How can I tell if an index is being used?
Look for Index Scan or Index Only Scan on the access path, and check that the predicate appears under Index Cond rather than Filter. A filter under an Index Scan means the index returned more rows than necessary and a post-filter discarded the rest. If you see only Seq Scan, the planner declined the index — usually stale statistics, a function on the column, or an implicit cast.
What does cost actually measure?
An internal score in arbitrary units built from seq_page_cost, random_page_cost, cpu_tuple_cost, and others. The absolute number does not translate to milliseconds, but on a single machine the plan with lower cost is the one Postgres expects to run faster. Always confirm with EXPLAIN ANALYZE actual time.

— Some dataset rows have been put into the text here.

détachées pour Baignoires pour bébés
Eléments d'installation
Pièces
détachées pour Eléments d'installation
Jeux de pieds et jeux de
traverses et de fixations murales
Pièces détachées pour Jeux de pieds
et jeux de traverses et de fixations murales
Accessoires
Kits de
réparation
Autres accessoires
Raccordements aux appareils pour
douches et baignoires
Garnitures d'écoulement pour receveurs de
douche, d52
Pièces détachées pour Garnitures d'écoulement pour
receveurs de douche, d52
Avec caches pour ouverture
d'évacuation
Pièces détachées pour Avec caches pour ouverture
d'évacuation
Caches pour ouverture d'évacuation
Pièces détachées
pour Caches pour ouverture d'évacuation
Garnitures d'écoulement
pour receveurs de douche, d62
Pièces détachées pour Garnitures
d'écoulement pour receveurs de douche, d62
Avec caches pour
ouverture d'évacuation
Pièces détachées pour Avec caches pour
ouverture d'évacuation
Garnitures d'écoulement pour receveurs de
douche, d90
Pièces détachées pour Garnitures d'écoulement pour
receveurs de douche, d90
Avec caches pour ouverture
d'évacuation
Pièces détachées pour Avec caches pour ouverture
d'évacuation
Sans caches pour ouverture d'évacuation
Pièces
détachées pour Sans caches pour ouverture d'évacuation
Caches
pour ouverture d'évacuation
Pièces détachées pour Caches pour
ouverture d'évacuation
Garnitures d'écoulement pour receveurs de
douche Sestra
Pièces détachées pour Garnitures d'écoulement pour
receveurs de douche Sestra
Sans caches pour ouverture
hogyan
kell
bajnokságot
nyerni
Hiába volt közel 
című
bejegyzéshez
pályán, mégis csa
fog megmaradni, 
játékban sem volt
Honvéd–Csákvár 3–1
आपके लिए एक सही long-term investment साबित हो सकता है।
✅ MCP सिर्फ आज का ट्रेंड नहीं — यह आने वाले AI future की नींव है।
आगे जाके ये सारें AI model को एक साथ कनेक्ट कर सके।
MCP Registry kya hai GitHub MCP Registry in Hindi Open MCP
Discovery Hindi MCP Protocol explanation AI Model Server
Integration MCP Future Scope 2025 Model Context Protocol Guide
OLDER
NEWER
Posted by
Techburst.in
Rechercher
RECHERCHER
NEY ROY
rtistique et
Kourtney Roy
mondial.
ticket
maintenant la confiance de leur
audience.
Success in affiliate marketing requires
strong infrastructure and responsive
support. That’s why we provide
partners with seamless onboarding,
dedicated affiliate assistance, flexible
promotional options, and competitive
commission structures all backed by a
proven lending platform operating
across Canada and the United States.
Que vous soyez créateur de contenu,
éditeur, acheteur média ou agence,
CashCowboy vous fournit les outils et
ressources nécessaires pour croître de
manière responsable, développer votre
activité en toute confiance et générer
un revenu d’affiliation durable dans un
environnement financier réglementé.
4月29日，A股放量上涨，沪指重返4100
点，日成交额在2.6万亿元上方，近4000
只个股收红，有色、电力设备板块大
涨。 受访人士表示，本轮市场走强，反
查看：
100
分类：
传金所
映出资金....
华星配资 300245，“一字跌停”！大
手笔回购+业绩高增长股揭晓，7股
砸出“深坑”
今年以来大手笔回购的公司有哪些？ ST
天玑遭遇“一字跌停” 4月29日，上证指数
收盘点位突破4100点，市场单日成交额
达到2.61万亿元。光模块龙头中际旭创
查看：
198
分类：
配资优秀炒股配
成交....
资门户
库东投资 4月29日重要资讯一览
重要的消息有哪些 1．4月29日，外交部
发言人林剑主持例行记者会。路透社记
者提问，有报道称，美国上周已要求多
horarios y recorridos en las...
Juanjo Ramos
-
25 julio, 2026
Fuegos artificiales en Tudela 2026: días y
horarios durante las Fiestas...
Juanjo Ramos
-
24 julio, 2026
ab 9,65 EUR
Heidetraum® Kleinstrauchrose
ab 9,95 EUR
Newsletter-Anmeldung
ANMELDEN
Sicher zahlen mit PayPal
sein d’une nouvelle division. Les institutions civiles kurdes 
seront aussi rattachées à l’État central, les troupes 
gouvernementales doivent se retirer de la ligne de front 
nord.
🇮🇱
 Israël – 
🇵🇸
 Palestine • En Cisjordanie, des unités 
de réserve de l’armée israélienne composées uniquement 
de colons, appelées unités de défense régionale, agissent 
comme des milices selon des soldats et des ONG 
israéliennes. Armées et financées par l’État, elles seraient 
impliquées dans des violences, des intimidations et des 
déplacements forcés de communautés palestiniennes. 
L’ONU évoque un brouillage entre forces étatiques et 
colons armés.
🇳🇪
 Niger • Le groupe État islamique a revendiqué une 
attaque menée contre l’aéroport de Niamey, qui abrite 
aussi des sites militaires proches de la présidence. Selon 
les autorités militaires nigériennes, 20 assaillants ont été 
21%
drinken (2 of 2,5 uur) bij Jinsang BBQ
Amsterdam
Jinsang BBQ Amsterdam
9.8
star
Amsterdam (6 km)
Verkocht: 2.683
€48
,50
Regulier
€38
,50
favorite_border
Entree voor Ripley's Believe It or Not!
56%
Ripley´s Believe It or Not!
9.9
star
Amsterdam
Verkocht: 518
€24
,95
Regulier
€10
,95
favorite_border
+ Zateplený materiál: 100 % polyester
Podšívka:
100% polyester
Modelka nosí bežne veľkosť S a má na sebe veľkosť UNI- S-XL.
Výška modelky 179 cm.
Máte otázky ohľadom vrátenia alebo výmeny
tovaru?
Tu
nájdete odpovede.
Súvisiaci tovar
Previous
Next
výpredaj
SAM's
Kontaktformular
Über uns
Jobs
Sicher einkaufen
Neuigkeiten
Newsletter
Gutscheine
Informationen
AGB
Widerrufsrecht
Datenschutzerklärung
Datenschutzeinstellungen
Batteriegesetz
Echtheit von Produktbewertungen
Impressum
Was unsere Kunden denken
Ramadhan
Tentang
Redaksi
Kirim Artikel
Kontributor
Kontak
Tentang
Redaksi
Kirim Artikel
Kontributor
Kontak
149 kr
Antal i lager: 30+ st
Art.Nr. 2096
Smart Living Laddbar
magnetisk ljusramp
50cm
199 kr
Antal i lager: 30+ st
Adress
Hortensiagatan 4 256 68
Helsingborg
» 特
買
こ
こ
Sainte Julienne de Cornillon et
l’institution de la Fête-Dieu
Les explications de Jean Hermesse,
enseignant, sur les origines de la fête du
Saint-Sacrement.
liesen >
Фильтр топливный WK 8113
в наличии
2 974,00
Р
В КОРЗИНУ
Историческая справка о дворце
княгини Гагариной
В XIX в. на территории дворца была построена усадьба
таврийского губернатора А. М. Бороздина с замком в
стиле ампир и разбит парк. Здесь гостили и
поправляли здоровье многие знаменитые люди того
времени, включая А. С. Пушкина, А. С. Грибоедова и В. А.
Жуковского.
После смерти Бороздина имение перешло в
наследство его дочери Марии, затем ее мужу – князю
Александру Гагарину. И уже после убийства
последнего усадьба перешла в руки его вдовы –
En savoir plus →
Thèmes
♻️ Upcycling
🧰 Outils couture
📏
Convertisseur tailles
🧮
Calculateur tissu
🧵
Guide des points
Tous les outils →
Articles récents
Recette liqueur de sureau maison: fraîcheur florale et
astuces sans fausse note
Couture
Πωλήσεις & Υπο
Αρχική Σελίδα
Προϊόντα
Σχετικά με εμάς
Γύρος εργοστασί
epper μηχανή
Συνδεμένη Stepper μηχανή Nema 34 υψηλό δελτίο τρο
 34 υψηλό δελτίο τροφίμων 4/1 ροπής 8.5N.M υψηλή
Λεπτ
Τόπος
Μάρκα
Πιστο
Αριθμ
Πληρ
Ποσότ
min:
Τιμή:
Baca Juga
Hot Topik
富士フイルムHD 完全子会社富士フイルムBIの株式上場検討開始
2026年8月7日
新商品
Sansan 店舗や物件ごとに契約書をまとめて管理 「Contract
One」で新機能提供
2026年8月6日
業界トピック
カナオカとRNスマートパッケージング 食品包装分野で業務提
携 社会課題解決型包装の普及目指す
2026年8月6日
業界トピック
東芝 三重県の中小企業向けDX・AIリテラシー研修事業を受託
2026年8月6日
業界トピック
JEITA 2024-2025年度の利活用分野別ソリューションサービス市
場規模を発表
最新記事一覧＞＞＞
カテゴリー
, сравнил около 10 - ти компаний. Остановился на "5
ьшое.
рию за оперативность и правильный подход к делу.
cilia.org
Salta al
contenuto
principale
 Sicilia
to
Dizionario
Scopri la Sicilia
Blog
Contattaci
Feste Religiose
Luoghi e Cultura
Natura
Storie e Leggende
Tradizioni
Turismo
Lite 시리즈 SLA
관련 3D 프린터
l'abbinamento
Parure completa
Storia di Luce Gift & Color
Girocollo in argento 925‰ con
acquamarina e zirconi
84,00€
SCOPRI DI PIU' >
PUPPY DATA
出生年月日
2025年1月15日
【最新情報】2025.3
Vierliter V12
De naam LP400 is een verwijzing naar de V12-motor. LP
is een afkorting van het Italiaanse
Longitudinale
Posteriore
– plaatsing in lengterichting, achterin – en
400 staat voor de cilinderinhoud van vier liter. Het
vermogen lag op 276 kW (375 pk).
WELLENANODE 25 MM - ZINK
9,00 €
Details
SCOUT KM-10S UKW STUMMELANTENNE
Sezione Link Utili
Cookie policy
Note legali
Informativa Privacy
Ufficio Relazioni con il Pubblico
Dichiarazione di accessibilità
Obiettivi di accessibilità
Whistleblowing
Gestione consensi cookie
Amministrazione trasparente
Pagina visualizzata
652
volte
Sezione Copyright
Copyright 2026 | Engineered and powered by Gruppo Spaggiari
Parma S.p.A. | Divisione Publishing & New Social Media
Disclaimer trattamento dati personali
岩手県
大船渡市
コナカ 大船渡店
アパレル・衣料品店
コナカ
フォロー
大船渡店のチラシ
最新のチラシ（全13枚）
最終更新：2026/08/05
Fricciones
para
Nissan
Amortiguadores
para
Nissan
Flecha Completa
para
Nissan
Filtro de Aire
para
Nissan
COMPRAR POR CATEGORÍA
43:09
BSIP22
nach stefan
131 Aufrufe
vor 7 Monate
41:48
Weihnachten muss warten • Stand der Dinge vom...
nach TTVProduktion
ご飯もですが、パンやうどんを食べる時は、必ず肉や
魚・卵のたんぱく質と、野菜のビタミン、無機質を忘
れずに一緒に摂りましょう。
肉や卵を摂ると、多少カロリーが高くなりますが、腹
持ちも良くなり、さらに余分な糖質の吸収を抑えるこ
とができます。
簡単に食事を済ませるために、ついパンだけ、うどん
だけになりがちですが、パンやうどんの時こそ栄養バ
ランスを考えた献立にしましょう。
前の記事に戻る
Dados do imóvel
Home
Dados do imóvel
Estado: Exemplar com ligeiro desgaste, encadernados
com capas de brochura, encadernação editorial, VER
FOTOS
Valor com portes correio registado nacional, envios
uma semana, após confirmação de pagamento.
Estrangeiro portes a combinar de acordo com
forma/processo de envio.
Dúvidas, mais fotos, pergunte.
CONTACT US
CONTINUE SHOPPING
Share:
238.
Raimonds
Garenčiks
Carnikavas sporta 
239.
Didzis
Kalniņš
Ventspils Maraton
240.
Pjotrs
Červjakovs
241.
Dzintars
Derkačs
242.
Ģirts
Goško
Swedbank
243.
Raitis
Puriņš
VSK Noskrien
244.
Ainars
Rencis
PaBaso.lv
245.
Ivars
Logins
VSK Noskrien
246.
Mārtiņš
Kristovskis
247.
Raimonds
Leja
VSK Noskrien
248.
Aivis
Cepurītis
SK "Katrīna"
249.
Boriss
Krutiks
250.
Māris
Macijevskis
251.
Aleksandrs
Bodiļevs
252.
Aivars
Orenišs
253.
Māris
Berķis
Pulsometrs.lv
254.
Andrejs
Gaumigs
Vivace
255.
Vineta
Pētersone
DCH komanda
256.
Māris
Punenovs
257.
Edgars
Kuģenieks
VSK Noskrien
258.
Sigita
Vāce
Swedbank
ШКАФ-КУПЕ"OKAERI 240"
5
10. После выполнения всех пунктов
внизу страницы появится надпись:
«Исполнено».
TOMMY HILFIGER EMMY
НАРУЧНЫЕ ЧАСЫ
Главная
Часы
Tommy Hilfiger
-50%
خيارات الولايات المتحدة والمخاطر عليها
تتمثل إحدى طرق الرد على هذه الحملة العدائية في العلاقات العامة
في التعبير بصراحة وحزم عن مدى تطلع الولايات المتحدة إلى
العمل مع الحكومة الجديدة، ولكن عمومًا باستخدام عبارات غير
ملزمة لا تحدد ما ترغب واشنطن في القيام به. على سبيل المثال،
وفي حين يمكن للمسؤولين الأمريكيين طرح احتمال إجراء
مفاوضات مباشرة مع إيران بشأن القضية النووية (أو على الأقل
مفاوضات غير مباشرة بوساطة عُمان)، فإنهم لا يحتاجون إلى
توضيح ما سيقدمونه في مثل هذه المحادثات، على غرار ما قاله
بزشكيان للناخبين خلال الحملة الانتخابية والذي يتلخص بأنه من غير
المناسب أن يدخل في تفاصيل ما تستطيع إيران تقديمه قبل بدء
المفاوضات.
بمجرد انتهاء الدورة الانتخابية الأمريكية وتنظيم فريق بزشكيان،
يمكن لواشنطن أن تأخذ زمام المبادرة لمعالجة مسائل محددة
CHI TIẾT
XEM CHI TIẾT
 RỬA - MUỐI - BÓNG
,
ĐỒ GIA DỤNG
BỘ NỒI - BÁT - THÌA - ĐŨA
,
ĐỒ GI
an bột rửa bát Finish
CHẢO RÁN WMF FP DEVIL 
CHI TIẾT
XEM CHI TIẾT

Why is Postgres ignoring my index?
Usual suspects: a function or cast on the indexed column (WHERE LOWER(email) = ...), implicit type mismatch, stale statistics, a table small enough that Seq Scan is cheaper, or an index whose leading column is not in the predicate. Run ANALYZE first, then check for function or cast issues.
How do I read the actual time numbers?
actual time=5.1..5.8 means the node took 5.1 ms before the first row and 5.8 ms in total. For nodes that run in a loop — typically the inner side of a Nested Loop — multiply by loops=N for total time. actual time=1.0..2.0 loops=1000000 is two million milliseconds, not two.
Should I memorize cost formulas?
No. Senior interviewers want you to read a plan, spot the bottleneck, and propose a fix — not to compute seq_page_cost * pages in your head. The model that helps: estimated vs actual rows points to statistics, scan type to indexes, join algorithm to sizes and join-key indexes, buffers to cache. That covers every interview prompt.